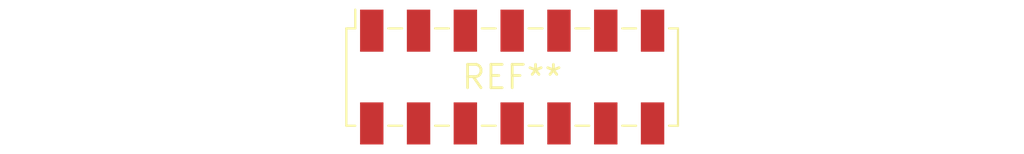
<source format=kicad_pcb>
(kicad_pcb (version 20240108) (generator pcbnew)

  (general
    (thickness 1.6)
  )

  (paper "A4")
  (layers
    (0 "F.Cu" signal)
    (31 "B.Cu" signal)
    (32 "B.Adhes" user "B.Adhesive")
    (33 "F.Adhes" user "F.Adhesive")
    (34 "B.Paste" user)
    (35 "F.Paste" user)
    (36 "B.SilkS" user "B.Silkscreen")
    (37 "F.SilkS" user "F.Silkscreen")
    (38 "B.Mask" user)
    (39 "F.Mask" user)
    (40 "Dwgs.User" user "User.Drawings")
    (41 "Cmts.User" user "User.Comments")
    (42 "Eco1.User" user "User.Eco1")
    (43 "Eco2.User" user "User.Eco2")
    (44 "Edge.Cuts" user)
    (45 "Margin" user)
    (46 "B.CrtYd" user "B.Courtyard")
    (47 "F.CrtYd" user "F.Courtyard")
    (48 "B.Fab" user)
    (49 "F.Fab" user)
    (50 "User.1" user)
    (51 "User.2" user)
    (52 "User.3" user)
    (53 "User.4" user)
    (54 "User.5" user)
    (55 "User.6" user)
    (56 "User.7" user)
    (57 "User.8" user)
    (58 "User.9" user)
  )

  (setup
    (pad_to_mask_clearance 0)
    (pcbplotparams
      (layerselection 0x00010fc_ffffffff)
      (plot_on_all_layers_selection 0x0000000_00000000)
      (disableapertmacros false)
      (usegerberextensions false)
      (usegerberattributes false)
      (usegerberadvancedattributes false)
      (creategerberjobfile false)
      (dashed_line_dash_ratio 12.000000)
      (dashed_line_gap_ratio 3.000000)
      (svgprecision 4)
      (plotframeref false)
      (viasonmask false)
      (mode 1)
      (useauxorigin false)
      (hpglpennumber 1)
      (hpglpenspeed 20)
      (hpglpendiameter 15.000000)
      (dxfpolygonmode false)
      (dxfimperialunits false)
      (dxfusepcbnewfont false)
      (psnegative false)
      (psa4output false)
      (plotreference false)
      (plotvalue false)
      (plotinvisibletext false)
      (sketchpadsonfab false)
      (subtractmaskfromsilk false)
      (outputformat 1)
      (mirror false)
      (drillshape 1)
      (scaleselection 1)
      (outputdirectory "")
    )
  )

  (net 0 "")

  (footprint "Samtec_HLE-107-02-xxx-DV_2x07_P2.54mm_Horizontal" (layer "F.Cu") (at 0 0))

)

</source>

■ **Work order**:
Copy out every line of the listing that includes the string "CrtYd".

■ **Task result**:
    (46 "B.CrtYd" user "B.Courtyard")
    (47 "F.CrtYd" user "F.Courtyard")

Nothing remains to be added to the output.